IPI extremely concerned by deteriorating conditions facing journalists in Afghanistan
By: Sasu Siegelbaum, IPI Contributor
VIENNA, July 17, 2013—According to a press release issued by the Afghanistan Journalist Centre, Kabul police released Mandegar newspaper reporter Azizu Rhaman Sakhizadeh from detention today. Sakhizadeh had reportedly been under police custody for more than 11 days and was subject to several hours of police interrogation Wednesday prior to his release.
VIENNA, July 16, 2013—The International Press Institute (IPI) expressed concern today for the state of press freedom in Afghanistan following an increase in violence and the institution of criminal proceedings against journalists there, including the arrest of a reporter for the Kabul-based daily newspaper Mandegar and the sentencing of the newspaper’s editor to a prison term for reporting on alleged fraud during the country’s 2009 presidential election.
According to a July 11 report published in Persian by the Afghan freedom of expression civil society organisation Afghanistan Journalist Centre (AFJC), Mandegar reporter Azizu Rhaman Sakhizadeh was arrested on July 5 following a judicial complaint from the attorney general’s office in Kabul.
The investigative department of the attorney general’s office ordered Sakhizadeh’s arrest in connection with a libel complaint filed by Azizullah Ludin, head of the Afghan government’s High Office of Oversight and Anti-Corruption (HOAC). Ludin filed the judicial complaint in response to a May 29 story alleging corruption among senior officials in the HOAC, despite Mandegar’s publication of Ludin’s written response to the story five days after it appeared in print.

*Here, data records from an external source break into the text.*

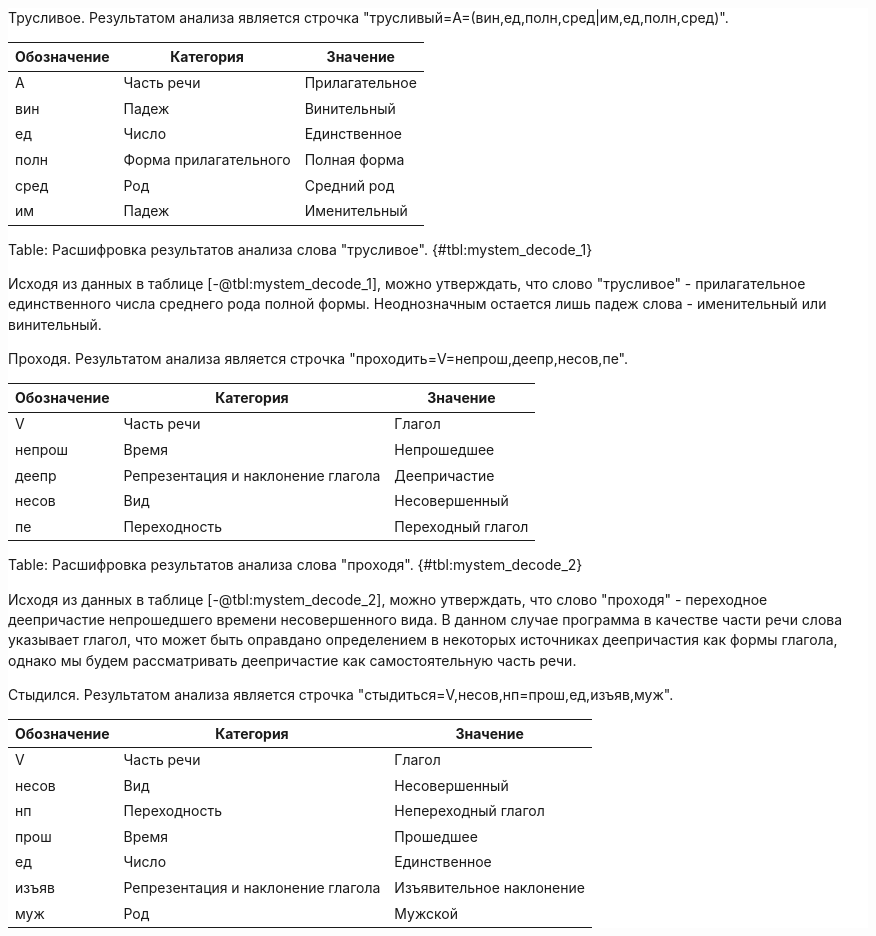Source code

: Трусливое. Результатом анализа является строчка "трусливый=A=(вин,ед,полн,сред|им,ед,полн,сред)".

| Обозначение | Категория             | Значение       |
| ----------- | --------------------- | -------------- |
| A           | Часть речи            | Прилагательное |
| вин         | Падеж                 | Винительный    |
| ед          | Число                 | Единственное   |
| полн        | Форма прилагательного | Полная форма   |
| сред        | Род                   | Средний род    |
| им          | Падеж                 | Именительный   |

Table: Расшифровка результатов анализа слова "трусливое". {#tbl:mystem_decode_1}

Исходя из данных в таблице [-@tbl:mystem_decode_1], можно утверждать, что слово "трусливое" - прилагательное единственного числа среднего рода полной формы. Неоднозначным остается лишь падеж слова - именительный или винительный.

Проходя. Результатом анализа является строчка "проходить=V=непрош,деепр,несов,пе".

| Обозначение | Категория                          | Значение          |
| ----------- | ---------------------------------- | ----------------- |
| V           | Часть речи                         | Глагол            |
| непрош      | Время                              | Непрошедшее       |
| деепр       | Репрезентация и наклонение глагола | Деепричастие      |
| несов       | Вид                                | Несовершенный     |
| пе          | Переходность                       | Переходный глагол |

Table: Расшифровка результатов анализа слова "проходя". {#tbl:mystem_decode_2}

Исходя из данных в таблице [-@tbl:mystem_decode_2], можно утверждать, что слово "проходя" - переходное деепричастие непрошедшего времени несовершенного вида. В данном случае программа в качестве части речи слова указывает глагол, что может быть оправдано определением в некоторых источниках деепричастия как формы глагола, однако мы будем рассматривать деепричастие как самостоятельную часть речи.

Стыдился. Результатом анализа является строчка "стыдиться=V,несов,нп=прош,ед,изъяв,муж".

| Обозначение | Категория                          | Значение                 |
| ----------- | ---------------------------------- | ------------------------ |
| V           | Часть речи                         | Глагол                   |
| несов       | Вид                                | Несовершенный            |
| нп          | Переходность                       | Непереходный глагол      |
| прош        | Время                              | Прошедшее                |
| ед          | Число                              | Единственное             |
| изъяв       | Репрезентация и наклонение глагола | Изъявительное наклонение |
| муж         | Род                                | Мужской                  |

Mandegar Editor-in-Chief Nazari Paryani told the AFJC that on July 16 the Ministry of Information and Culture invited him to participate in a “Media Complaint Commission” panel to review Ludin’s complaint against Sakhizadeh.
“I was invited to session to defend from Sakhizadeh against Ludin’s complaint, but since this commission has no legal base, I don’t want to participate at its panel and will not accept whatever comes out of it,” Paryani said.
Ludin is also involved in a separate judicial complaint against Paryani. On the same day as Sakhizadeh’s arrest, Paryani was sentenced to two-and-a-half years in prison for publishing a story that alleged fraud in the 2009 presidential election.
According to the AFJC, Paryani received a phone call from his attorney notifying him that he had been given the 30-month jail sentence in absentia on June 5. Paryani, who has appealed the sentence, said that he was never aware of the original trial, held in his absence on March 2.
Speaking to IPI, Ahmad Quraishi, executive director of the AFJC referred to the actions against the two Mandegar employees as “illegal and in violation of the freedom of press in the country.” He added: “We ask the Afghan government to release the reporter immediately and stop the prosecution of its editor-in-chief.”
Quraishi also told IPI that the cases were illegal because, under the Afghan Media Law, all media-related complaints should be processed first by the country’s Media Commission, which may then refer the complaints to the judiciary if the Commission deems that to be warranted. Quraishi added that the Media Commission had yet to be set up and therefore the “arresting of a journalist, following a complaint and without being reviewed by the Media Commission is an act against the law”.
The past three months have been extremely dangerous for Afghan journalists, according to the AFJC, which has recorded 15 incidents of violence against journalists, including two murders, respectively, in the Kunduz and Kapisa provinces during that period.
IPI today said it views both the increasing violence and legal proceedings against journalists as matters of serious concern.
“These arrests come at a time of increasing pressure on journalists in a country that has failed to adequately protect them from both political and physical attacks,” IPI Press Freedom Manager Barbara Trionfi said. “Left unchecked, these conditions will severely curtail journalists’ abilities to deliver accurate and relevant information to the public, and thereby threaten the future of democracy in Afghanistan”.